Verilen metin -
☆ ☆ ☆ ☆

Bu durumun ilk planda mağduru elbette canlarını, sevdiklerinin canlarını kaybeden, hayatları bir anda alt üst olan Kürtler olsa da aslında tüm Türkiye halkı bu durumdan zarar görmektedir. Bu durum Türkiye yöneticileri için hesap vermekten kaçınılmasını mümkün kılan bir vasat da üretmiştir. Zaman içinde Susurluk kazası ile açığa çıkan mafya, siyaset ve güvenlik sektörü arasındaki kirli ilişkilerin üremesine zemin hazırlamıştır. Daha yakın zamanda ise Sedat Peker ve eski MİT Kontr-terör Dairesi Başkanı Mehmet Eymür’ün ifşaları ile bunun devam etmekte olduğu anlaşıldı ve konu kamuoyu ve siyasetin gündemine tekrar girmiş oldu. Devletlerin kamuoyunu belirleme gücünü Rusya-Ukrayna Savaşında bir kez daha gördük: Ukrayna’da yıkıntılar altında bir kız evlat, Rusya’da yaşayan annesine Rusya’nın Ukrayna’yı bombaladığına inandıramadığını söylüyordu. Yine saldırıya maruz kalmış dokuz aylık hamile bir kadının kurgu olduğunu Rusya yetkilileri rahatlıkla söyleyebiliyor ve halkını buna inandırabiliyor. Bu örnekler ışığında “özgür” ve “bağımsız” basının neden elzem olduğunu, aksi takdirde yöneticilerin yaptığı her şeyi nasıl temize çıkarabileceklerini görmüş oluyoruz.
Basın tekeliyle ve başka iş birlikleriyle yaşananların Türkiye ölçeğinde doğru bir şekilde yansıtılamaması nedeniyle hem büyük mağduriyetler yaşanmış hem de siyaset çok kirlenmişti. 90’lı yıllarda faili meçhul cinayetler, köy boşaltmalar olabilmiş, Susurluk kazası ile bunların aydınlatılabilme ihtimali o dönemin siyasetçilerinin öngörüsüzlüğüyle heba edilmişti. Zaten hemen arkasından gelen 28 Şubat süreci ile bu siyasetçiler de tasfiye edilmiş ve eski düzen tahkim edilmişti. Şimdi yeni Susurluk kazası gibi görülen Sedat Peker ve MİT eski çalışanı Mehmet Eymür’ün iddiaları bugünün siyasetçi-güvenlik bürokrasisi-medya ilişkilerini yeniden değerlendirmeyi mümkün kılıyor. Bu açıdan ana muhalefet partisi olarak CHP’nin bu konuyu gündemine almasından daha doğal bir şey yoktur.

☆ ☆ ☆ ☆

Talimatınız - Basın ve siyaset üzerine olan metne göre, 90'lı yıllarda yaşananların Susurluk kazasıyla aydınlatılabilme ihtimali neyle heba edilmişti?

Sağlanan veriler -

☆ ☆ ☆ ☆

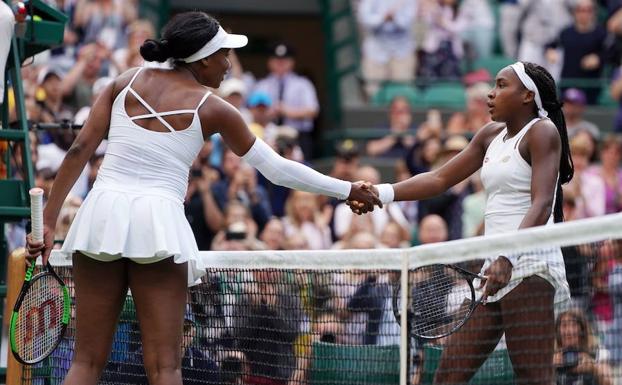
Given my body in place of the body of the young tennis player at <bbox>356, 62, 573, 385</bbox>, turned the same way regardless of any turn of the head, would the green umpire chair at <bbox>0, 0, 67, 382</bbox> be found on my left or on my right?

☆ ☆ ☆ ☆

Yanıt - O dönemin siyasetçilerinin öngörüsüzlüğüyle heba edilmişti.